La clarification apportée récemment et qui a mis fin, espérons-le, aux velléités de viol des articles inviolables de la constitution (les articles 28,29 et 99) vient, quelle qu’en soit la motivation ou l’origine, conforter la probabilité d’une alternance au pouvoir, à l’occasion des élections présidentielles du mois de juin 2019.
Sans préjuger de l’issue de ces élections, se pose aujourd’hui la question de savoir quel destin attend le peuple mauritanien sous l’égide du prochain pouvoir présidentiel.
A cet égard, deux hypothèses sont envisageables :
- Soit que nous nous retrouvions confinés dans le même scénario qui a prévalu depuis maintenant une quarantaine d’années et dont les caractéristiques essentielles ont été jusqu’ici :
- Un pouvoir absolu concentré entre les mains d’un seul homme, le président de la République, détenteur unique de l’intégralité du pouvoir exécutif et, par la force des choses, seigneur et maître des pouvoirs législatif et judiciaire, dont la Constitution actuelle n’a pas su ou voulu renforcer l’autorité et assurer l’indépendance.
- Un Parti-Etat rassemblant, non par conviction mais par la crainte et l’intéressement, la quasi-totalité d’un peuple condamné, faute de liberté et de sécurité morale et matérielle de l’individu, à cultiver et à pérenniser la pratique obligée de l’opportunisme, de la flagornerie et de l’unanimisme mensonger.
- Une classe politique, une presse et une société civile enfermées, toutes tendances confondues, dans les redites de problématiques récurrentes, mal définies et mal envisagées, telles que :
- Les séquelles historiques, unanimement décriées, d’un passé esclavagiste aujourd’hui, heureusement, révolu.
- A l’intérieur de notre civilisation islamique commune, la présence de réalités culturelles spécifiques, propres aux composantes multiraciales de notre peuple et qui, toutes, concourent à la richesse et à l’originalité de notre patrimoine culturel national.
- L’existence d’ethnies et de tribus, indument instrumentalisées à des fins politiques, comme c’est l’usage au sein de tout pouvoir monopolistique.
- Le souvenir douloureux d’événements tragiques qui ont pu, au cours de la brève histoire de notre pays, affecter notre conscience nationale et pour lesquels des réparations définitives ont été, à plus d’une reprise, arrêtées ou envisagées.
- Soit que se réalise l’espoir de voir sortir des urnes un pouvoir caractérisé par :
- Une envergure intellectuelle et morale digne de la grande civilisation arabo-islamique de notre peuple et de son identité culturelle dans toute sa diversité.

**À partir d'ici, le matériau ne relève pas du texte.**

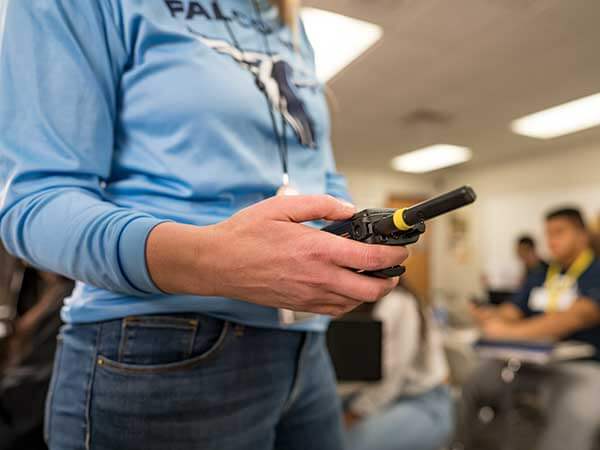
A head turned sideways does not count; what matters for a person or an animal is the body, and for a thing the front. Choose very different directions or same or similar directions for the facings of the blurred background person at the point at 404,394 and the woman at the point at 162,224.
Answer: very different directions

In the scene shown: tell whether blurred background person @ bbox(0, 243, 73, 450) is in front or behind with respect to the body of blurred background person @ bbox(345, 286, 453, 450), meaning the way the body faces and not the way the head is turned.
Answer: in front

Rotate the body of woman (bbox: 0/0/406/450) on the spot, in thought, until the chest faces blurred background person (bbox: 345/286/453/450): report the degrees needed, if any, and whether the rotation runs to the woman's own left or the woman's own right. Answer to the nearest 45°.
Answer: approximately 90° to the woman's own left

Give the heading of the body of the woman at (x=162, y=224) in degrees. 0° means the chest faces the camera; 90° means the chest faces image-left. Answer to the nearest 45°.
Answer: approximately 315°

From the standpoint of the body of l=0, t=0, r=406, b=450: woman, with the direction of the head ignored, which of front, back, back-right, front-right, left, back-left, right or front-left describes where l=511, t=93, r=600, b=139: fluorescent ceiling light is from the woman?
left
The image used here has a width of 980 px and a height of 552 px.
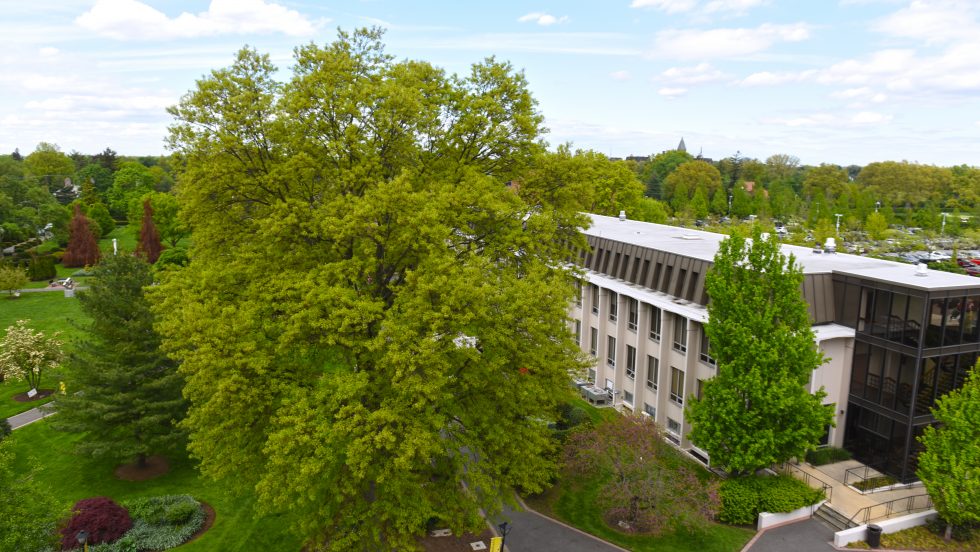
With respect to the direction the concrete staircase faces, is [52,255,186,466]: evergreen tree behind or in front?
in front

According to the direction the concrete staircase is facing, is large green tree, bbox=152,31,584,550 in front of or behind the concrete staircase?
in front

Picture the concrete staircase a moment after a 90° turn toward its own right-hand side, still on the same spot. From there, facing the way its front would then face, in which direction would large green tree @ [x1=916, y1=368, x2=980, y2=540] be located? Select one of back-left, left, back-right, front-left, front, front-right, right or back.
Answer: back-right

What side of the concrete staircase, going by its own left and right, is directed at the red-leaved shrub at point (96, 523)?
front

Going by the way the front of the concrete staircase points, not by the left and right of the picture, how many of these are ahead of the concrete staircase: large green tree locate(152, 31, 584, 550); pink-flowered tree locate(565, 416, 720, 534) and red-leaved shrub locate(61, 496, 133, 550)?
3

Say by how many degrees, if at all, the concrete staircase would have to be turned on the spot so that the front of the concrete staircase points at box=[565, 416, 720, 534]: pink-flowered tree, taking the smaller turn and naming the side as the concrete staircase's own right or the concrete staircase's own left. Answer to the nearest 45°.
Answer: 0° — it already faces it

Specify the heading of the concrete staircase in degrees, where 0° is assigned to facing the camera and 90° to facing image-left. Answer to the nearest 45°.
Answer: approximately 45°
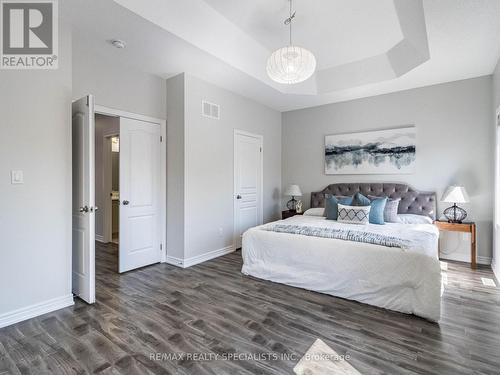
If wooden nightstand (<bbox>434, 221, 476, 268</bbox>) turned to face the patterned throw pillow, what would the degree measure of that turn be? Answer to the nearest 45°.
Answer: approximately 45° to its right

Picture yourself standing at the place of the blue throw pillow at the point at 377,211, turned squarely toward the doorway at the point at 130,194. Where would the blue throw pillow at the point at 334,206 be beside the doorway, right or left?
right

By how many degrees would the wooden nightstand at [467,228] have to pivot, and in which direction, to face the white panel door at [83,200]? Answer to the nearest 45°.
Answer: approximately 45° to its right

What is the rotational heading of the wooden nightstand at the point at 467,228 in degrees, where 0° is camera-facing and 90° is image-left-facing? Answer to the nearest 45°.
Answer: approximately 0°

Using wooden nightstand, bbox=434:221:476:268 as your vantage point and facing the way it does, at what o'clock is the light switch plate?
The light switch plate is roughly at 1 o'clock from the wooden nightstand.

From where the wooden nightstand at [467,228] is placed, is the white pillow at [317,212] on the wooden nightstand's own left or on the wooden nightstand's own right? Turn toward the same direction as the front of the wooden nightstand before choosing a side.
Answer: on the wooden nightstand's own right

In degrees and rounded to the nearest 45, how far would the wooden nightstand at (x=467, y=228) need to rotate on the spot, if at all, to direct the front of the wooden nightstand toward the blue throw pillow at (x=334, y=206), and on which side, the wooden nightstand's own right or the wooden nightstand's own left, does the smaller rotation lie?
approximately 90° to the wooden nightstand's own right

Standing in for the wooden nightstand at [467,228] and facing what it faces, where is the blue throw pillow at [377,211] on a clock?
The blue throw pillow is roughly at 2 o'clock from the wooden nightstand.

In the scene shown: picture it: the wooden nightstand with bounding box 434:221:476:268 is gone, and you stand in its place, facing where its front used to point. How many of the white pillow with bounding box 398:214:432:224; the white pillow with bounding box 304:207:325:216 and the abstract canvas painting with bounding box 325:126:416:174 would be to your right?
3

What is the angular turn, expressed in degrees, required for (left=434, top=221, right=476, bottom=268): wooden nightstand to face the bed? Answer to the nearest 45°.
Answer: approximately 45° to its right

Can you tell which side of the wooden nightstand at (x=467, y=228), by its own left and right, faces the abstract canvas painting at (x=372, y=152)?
right

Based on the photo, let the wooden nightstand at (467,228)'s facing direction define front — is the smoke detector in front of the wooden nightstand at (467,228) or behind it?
in front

- Une appréhension éclairée des données de notre environnement et du monde, à l’heure des grands ensembles économiques et de la globalisation mondiale.
Un tel pouvoir est seul capable, en effet, de concevoir et de conduire une stratégie de progrès politique, économique, diplomatique, culturel et social, à la mesure des ambitions de notre nation et des défis de tous genres auxquels elle se trouve confrontée.
Cette stratégie sera, alors, appuyée sur :
- Un Etat des droits véritable, régi par des institutions démocratiques rénovées garantissant la liberté et la sécurité de l’individu, l’indépendance de la justice et la revalorisation du pouvoir législatif.
- L’affirmation, dans la justice et l’équité, d’un libéralisme économique tempéré par les prescriptions de notre sainte religion et dégageant totalement l’Etat du secteur marchand.
- Une responsabilisation effective du gouvernement au sein de l’exécutif.
- Une scène politique intérieure apaisée et conviviale, propice à l’alternance pacifique au pouvoir et où les partis politiques, la presse et la société civile, associés dans une synergie républicaine marquée par l’élévation du débat et la hauteur de vue, pourront concourir aussi bien au dépassement des problèmes qui se posent encore aujourd’hui à nous, qu’à la formation du citoyen aux valeurs de la démocratie et de la citoyenneté, pour le plus grand bien de la coexistence harmonieuse et la cohésion fraternelle des différentes composantes de notre société.
Confiants dans la miséricorde divine et dans le génie de notre peuple, plaçons- nous résolument dans le second terme de l’alternative ci-dessus évoquée et préparons-nous, chacun en ce qui le concerne, à la définition et à la mise en œuvre des réformes et des mesures pratiques, institutionnelles, politiques et économiques, propres à en assurer le succès.